UNUM 3.4: Updated to Unicode 14.0.0—Pregnant Men, Rejoice!

Version 3.4 of UNUM is now available for downloading. Version 3.4 incorporates the Unicode 14.0.0 standard, released on September 14th, 2021. Starting with this release, UNUM will identify itself with both its own version number and the Unicode version it incorporates, hence “3.4-14.0.0”. The update to Unicode adds support for five new language scripts, additional characters for several scripts, and 37 new emoji. There are a total of 144,697 characters in 14.0.0, of which 838 are new since 13.0.0. (UNUM also supports an additional 65 ASCII control characters, which are not assigned graphic code points in the Unicode database.)

This is an incremental update to Unicode. There are no structural changes in how characters are defined in the databases, and other than the presence of the new characters, the operation of UNUM is unchanged.

UNUM also contains a database of HTML named character references (the sequences like “<” you use in HTML source code when you need to represent a character which has a syntactic meaning in HTML or which can't be directly included in a file with the character encoding you're using to write it). There have been no changes to this standard since UNUM 2.2 was released in September 2017, so UNUM 3.4 will behave identically when querying these references except, of course, that numerical references to the new Unicode characters will be interpreted correctly.

You can download UNUM from the UNUM Documentation and Download Page. Source code is maintained on and may be downloaded from UNUM's GitHub repository, https://github.com/Fourmilab/unum.

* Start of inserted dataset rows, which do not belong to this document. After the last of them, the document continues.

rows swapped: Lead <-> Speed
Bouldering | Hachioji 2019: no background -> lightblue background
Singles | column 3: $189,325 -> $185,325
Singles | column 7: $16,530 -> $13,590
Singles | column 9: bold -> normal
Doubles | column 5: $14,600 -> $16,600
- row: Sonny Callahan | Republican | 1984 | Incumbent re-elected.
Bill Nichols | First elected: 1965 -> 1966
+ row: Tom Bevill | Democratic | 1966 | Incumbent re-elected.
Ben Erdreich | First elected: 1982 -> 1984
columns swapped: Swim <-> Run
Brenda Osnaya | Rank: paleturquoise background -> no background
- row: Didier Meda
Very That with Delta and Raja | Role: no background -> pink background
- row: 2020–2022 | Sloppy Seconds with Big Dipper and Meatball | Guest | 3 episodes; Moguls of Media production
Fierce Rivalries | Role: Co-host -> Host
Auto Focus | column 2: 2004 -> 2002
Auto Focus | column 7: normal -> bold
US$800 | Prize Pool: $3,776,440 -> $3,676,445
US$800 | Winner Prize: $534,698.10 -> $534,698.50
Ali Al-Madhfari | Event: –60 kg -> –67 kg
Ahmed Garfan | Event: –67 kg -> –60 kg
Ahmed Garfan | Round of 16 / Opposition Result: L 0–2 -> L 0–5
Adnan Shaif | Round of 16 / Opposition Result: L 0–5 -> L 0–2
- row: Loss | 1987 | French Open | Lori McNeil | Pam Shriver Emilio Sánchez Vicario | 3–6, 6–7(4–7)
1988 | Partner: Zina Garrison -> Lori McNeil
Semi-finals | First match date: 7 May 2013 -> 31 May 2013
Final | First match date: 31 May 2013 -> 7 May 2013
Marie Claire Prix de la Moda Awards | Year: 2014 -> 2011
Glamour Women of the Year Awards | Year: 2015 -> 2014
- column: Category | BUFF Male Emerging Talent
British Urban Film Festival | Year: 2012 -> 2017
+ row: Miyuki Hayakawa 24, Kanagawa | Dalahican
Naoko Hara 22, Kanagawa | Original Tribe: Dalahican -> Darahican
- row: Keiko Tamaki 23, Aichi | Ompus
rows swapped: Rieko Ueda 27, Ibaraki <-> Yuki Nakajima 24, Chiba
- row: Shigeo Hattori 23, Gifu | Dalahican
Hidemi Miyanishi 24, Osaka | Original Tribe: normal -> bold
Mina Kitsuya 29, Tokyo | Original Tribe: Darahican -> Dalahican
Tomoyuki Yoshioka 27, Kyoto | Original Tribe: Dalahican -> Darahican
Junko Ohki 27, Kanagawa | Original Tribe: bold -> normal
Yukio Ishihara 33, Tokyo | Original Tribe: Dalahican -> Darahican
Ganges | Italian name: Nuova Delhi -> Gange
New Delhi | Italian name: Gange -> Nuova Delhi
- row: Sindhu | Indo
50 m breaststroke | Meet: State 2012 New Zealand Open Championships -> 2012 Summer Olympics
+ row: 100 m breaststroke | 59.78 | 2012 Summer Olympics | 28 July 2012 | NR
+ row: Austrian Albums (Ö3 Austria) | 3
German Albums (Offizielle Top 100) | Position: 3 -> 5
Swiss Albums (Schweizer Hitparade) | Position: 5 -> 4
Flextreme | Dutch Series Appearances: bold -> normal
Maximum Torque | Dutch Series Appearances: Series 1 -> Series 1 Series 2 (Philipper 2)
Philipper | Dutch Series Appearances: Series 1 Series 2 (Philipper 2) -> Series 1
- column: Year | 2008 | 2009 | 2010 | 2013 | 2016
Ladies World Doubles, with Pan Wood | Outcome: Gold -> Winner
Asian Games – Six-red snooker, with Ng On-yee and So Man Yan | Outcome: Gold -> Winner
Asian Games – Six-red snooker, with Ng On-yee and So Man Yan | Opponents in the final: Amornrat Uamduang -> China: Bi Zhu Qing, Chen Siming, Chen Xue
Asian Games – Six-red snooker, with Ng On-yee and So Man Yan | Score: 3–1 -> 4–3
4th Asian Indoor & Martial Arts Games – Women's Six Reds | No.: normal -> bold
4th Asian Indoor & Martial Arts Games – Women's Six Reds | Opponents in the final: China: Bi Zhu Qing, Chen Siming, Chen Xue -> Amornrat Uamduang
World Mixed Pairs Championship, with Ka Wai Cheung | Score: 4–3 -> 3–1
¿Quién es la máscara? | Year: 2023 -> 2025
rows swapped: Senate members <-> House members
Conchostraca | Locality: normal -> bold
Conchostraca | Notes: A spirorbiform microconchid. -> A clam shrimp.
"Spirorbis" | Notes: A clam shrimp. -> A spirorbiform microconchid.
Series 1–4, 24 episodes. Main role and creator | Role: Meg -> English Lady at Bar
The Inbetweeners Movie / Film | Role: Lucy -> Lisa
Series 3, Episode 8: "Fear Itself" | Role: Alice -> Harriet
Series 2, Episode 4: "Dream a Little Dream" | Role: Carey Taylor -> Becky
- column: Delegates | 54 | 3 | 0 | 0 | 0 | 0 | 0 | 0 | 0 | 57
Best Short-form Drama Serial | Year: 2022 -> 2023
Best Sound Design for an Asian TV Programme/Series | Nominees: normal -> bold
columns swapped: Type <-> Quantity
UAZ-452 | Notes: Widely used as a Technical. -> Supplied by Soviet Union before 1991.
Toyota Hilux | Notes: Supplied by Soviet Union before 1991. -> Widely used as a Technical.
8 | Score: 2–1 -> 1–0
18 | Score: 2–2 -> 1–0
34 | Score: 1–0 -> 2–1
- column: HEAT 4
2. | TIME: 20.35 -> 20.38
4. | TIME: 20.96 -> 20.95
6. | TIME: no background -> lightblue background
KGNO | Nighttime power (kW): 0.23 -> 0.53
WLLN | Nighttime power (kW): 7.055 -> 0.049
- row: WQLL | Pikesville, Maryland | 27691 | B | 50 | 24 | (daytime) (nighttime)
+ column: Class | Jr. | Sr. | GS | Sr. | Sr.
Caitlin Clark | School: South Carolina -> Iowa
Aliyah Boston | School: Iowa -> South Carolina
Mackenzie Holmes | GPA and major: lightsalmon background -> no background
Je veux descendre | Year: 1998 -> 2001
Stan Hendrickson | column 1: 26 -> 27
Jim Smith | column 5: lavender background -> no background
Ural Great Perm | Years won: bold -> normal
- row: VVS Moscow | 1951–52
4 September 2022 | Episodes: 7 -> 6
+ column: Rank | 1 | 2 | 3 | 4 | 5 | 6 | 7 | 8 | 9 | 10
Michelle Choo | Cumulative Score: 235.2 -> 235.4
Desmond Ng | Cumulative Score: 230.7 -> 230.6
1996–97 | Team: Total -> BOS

Once you've installed UNUM 3.4, be sure to try:

    $ unum 0x1FAC3
      Octal  Decimal      Hex        HTML     Character   Unicode
    0375303   129731  0x1FAC3   🫃    "🫃"         PREGNANT MAN

pregnant-man-emoji-emojipedia-emoji-14-september-2021

Yes, with version 14.0.0, the Unicode Consortium has joined the ranks of (or, perhaps, reconfirmed its membership in) the woke biology denialist mob, with the goal “to make the emoji keyboard more consistent and gender inclusive”. The “pregnant man character” probably didn't display in the line above as few platforms currently support it. Now that it has become enshrined in the Unicode standard, look (or look out) for it in an operating system update some time in the balance of 2021 or 2022.

This kind of news once dismayed me but now I celebrate it. The Wokerati once practiced their dark arts stealthily. Better that they should be out in the open where they can be seen and ridiculed. If the civilization is to decline, at least let us enjoy it.